━━━━━ Exercise data ━━━━━

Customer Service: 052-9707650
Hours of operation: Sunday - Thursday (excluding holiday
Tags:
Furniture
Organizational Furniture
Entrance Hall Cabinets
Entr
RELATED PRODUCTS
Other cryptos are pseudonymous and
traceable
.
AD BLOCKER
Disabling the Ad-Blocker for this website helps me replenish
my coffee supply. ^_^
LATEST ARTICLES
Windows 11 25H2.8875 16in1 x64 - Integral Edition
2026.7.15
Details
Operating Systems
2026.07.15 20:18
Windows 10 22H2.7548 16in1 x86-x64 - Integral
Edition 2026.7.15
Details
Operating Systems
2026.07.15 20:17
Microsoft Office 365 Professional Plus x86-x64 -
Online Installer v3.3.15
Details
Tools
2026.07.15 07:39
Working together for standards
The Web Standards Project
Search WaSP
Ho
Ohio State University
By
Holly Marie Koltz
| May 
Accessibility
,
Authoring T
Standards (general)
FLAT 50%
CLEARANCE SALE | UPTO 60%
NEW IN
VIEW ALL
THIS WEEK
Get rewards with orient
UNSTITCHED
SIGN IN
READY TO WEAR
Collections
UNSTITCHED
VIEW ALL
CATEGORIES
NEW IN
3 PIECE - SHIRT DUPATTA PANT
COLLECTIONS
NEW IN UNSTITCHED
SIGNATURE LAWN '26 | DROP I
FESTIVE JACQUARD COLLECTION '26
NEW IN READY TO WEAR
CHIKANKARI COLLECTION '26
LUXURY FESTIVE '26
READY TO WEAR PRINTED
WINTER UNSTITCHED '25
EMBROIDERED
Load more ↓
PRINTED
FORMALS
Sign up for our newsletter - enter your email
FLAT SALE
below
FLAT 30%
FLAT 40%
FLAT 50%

━━━━━

● **Activity**
Rewrite the listing above from its start through the line containing "my coffee supply. ^_^", replacing "coffee" with "tea" and leaving everything else unchanged.

● **Solved problem**
Customer Service: 052-9707650
Hours of operation: Sunday - Thursday (excluding holiday
Tags:
Furniture
Organizational Furniture
Entrance Hall Cabinets
Entr
RELATED PRODUCTS
Other cryptos are pseudonymous and
traceable
.
AD BLOCKER
Disabling the Ad-Blocker for this website helps me replenish
my tea supply. ^_^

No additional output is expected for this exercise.